Treatment of Newly Diagnosed Myeloma (excluding t-cell redirection therapy)

(OA-49) Insights from Cytogenetic Subgroup Analyses in the GMMG-CONCEPT trial with Isa-KRd in High-Risk Newly Diagnosed Multiple Myeloma

Wednesday, September 17, 2025

16:40 - 16:50 East Coast USA Time

Location: Room 718

Abstract Presenter(s)

Lisa B. Leypoldt, MD (she/her/hers)

Clinician Scientist
University Medical Center Hamburg-Eppendorf, Germany
Hamburg, Germany

Introduction: High-risk (HR) multiple myeloma (MM) patients (pts) continue to show impaired survival compared to standard risk pts with newly diagnosed (ND) disease and are therefore in need of novel effective treatment options. The academic, multi-center phase II GMMG-CONCEPT trial (NCT03104842) investigates the quadruplet isatuximab, carfilzomib, lenalidomide, and dexamethasone (Isa-KRd) in ND HR MM both transplant-eligible (TE) and ineligible (TNE) pts and is the largest prospective HR trial. We have previously shown high rates of minimal residual disease (MRD) negativity with overall MRD-negativity rates of 86.8% [TE] and 69.2% [TNE] (Leypoldt et al.). Here, we report detailed outcomes from the different HR cytogenetic subgroups of the whole cohort.

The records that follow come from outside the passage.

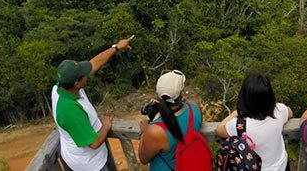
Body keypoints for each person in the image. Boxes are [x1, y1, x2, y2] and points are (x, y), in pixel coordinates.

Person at [51, 36, 135, 171]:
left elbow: (94, 64)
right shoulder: (69, 110)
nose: (88, 74)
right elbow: (94, 143)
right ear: (77, 83)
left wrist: (116, 47)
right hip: (89, 165)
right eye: (84, 75)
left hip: (82, 156)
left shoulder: (59, 87)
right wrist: (106, 126)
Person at [216, 73, 294, 171]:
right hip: (282, 166)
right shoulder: (279, 110)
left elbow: (219, 129)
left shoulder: (238, 125)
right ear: (270, 97)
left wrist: (234, 113)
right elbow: (290, 112)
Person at [138, 70, 204, 170]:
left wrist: (144, 132)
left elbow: (143, 159)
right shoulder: (195, 108)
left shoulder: (155, 131)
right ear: (181, 93)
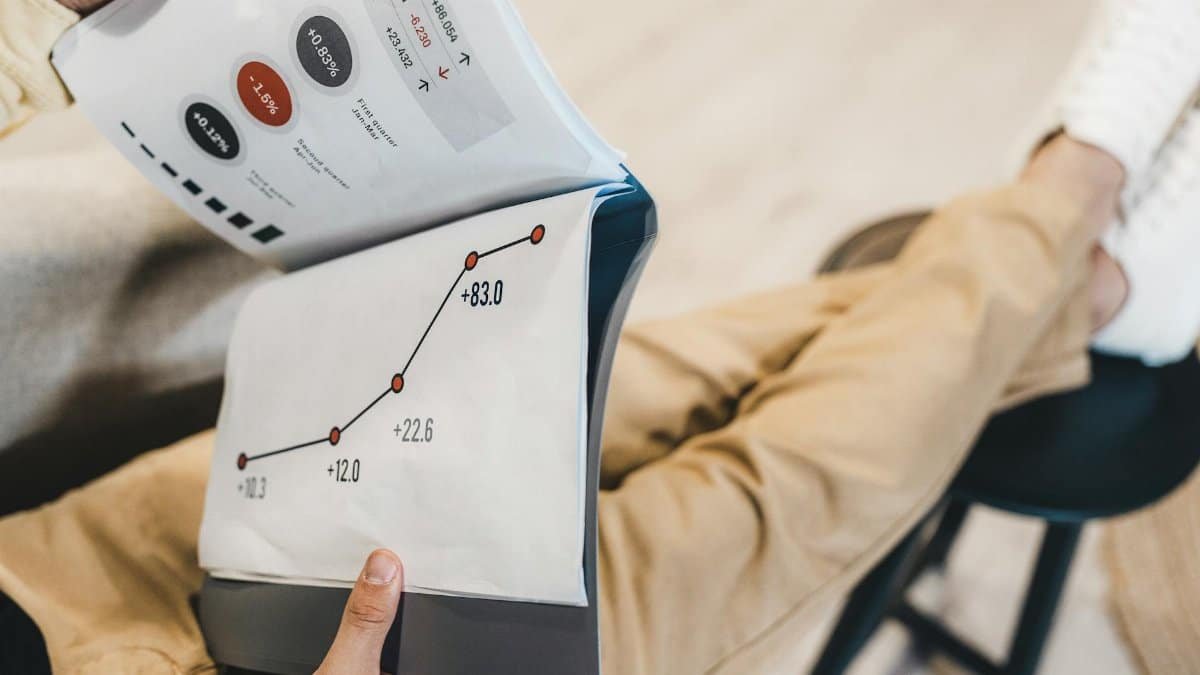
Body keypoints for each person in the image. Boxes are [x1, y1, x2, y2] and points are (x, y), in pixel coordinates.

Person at [2, 0, 1199, 673]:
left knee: (629, 366)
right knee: (781, 489)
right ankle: (1080, 191)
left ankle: (1079, 272)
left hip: (57, 565)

Methods: HR MM was defined by ISS stage 2 or 3 and any of del17p, t(4;14), t(14;16), or ≥3 copies 1q21 (gain1q). Isa-KRd induction (6 cycles), high-dose therapy (for TE pts; 2 cycles Isa-KRd for TNE pts) and consolidation (4 cycles) are followed by 2 years of Isa-KR maintenance. MRD is centrally assessed by next-generation flow with a sensitivity level of 10^-5. Clinical data cutoff was 28.04.2025.

Results:

The trial included 245 HR NDMM pts (219 TE, 26 TNE) with a median age of 59.6 (TE) and 74.9 years (TNE); del17p (40.8%) and gain1q (47.3%) were the most common HR cytogenetic aberrations, followed by t(4;14) and t(14;16) (35.1% and 15.5%, respectively). Eighty-five pts (34.7%) had ≥ 2 HRCA; of these, the most frequent double-hit combinations were del(17p) + gain1q (26 pts, 10.6%) and t(4;14) + gain1q (36 pts, 14.7%).

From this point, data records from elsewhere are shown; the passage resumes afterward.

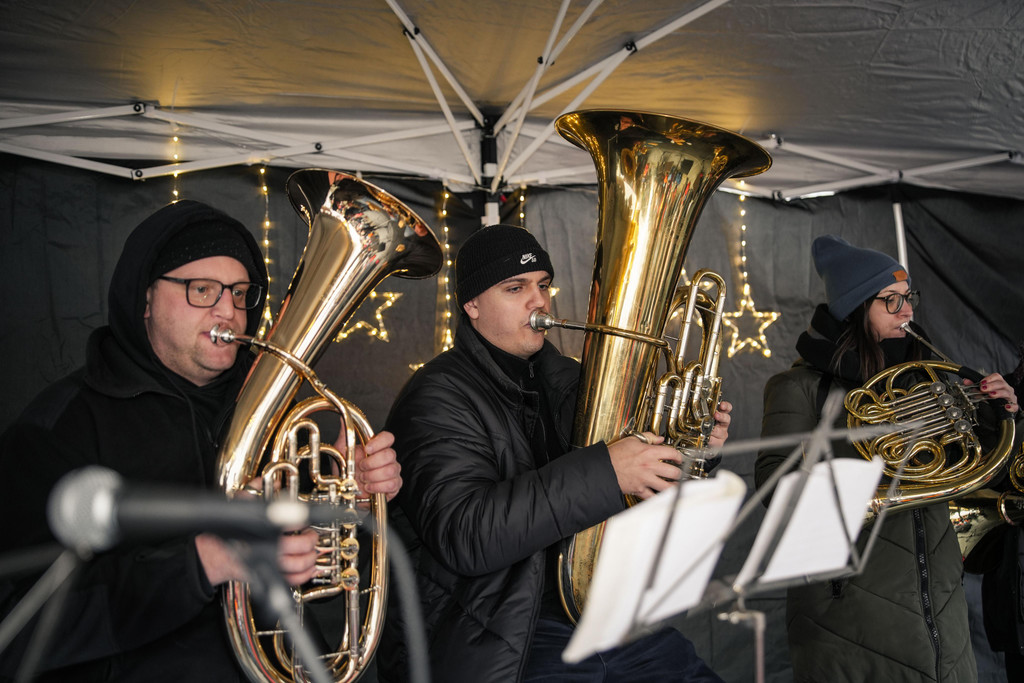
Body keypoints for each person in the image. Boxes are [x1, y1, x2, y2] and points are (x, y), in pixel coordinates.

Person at [0, 199, 402, 682]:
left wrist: (348, 503)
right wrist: (201, 564)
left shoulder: (278, 414)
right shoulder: (58, 427)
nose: (228, 311)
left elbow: (319, 571)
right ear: (145, 298)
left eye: (239, 293)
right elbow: (19, 628)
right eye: (202, 289)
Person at [378, 224, 731, 683]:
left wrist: (687, 450)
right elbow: (467, 535)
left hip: (601, 612)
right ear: (472, 305)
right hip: (501, 629)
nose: (539, 301)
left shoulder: (571, 378)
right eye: (515, 287)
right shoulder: (434, 397)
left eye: (543, 285)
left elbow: (633, 493)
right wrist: (607, 470)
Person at [755, 234, 1019, 683]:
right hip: (849, 625)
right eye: (891, 301)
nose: (908, 311)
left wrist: (998, 414)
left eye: (908, 298)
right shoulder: (800, 388)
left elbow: (983, 470)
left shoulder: (928, 382)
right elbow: (776, 489)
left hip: (942, 619)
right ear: (856, 310)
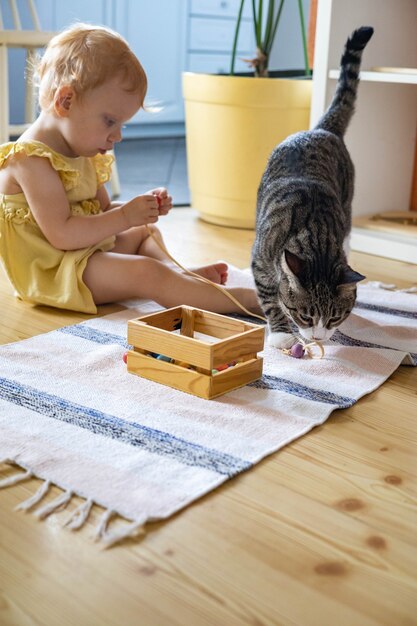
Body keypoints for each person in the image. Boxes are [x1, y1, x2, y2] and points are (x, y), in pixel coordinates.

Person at [0, 23, 260, 316]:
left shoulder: (81, 148)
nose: (118, 136)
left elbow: (103, 210)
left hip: (82, 255)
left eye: (121, 125)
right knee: (145, 273)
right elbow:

As reported, the primary endpoint of MRD-negativity at the end of consolidation was achieved in 74.8% (TE) and 69.2% (TNE) of pts. With regards to HRCA subgroups (in TE pts only due to sample size), the majority demonstrated a similar distribution, including pts with del(17p) and ≥2 HRCA with only slightly lower rates (65.5% [57/87] and 68% [51/75], respectively). Lowest MRD-negativity rates, however, were observed in pts with del(17p) + gain1q (54.2%; 13/24), del(17p) + t(4;14) (46.7%; 7/15), and del(17p) + t(14;16) (37.5%, 3/8), strikingly all marking del(17p) double-hit. In contrast, highest rates of MRD-negativity were seen in pts with t(4;14) only (82.8%, 24/29), pts without del(17p) (81.1%, 99/122), or pts with gain1q + t(14;16) (80%, 12/15). Detailed MRD kinetics (incl. induction, intensification, maintenance) will be presented.

Conclusions: These data from our CONCEPT trial underline the high potency of Isa-KRd to induce high rates of MRD-negative remissions across different cytogenetic subgroups in HR NDMM pts. An unmet need still remains for patients with double-hit HRCA including del(17p) whereas e.g. pts with gain1q seem to be adequately addressed by this isatuximab-containing regimen.

Sponsor: University Medical Center Hamburg-Eppendorf. Funding and IMP: Sanofi, Amgen, BMS/Celgene.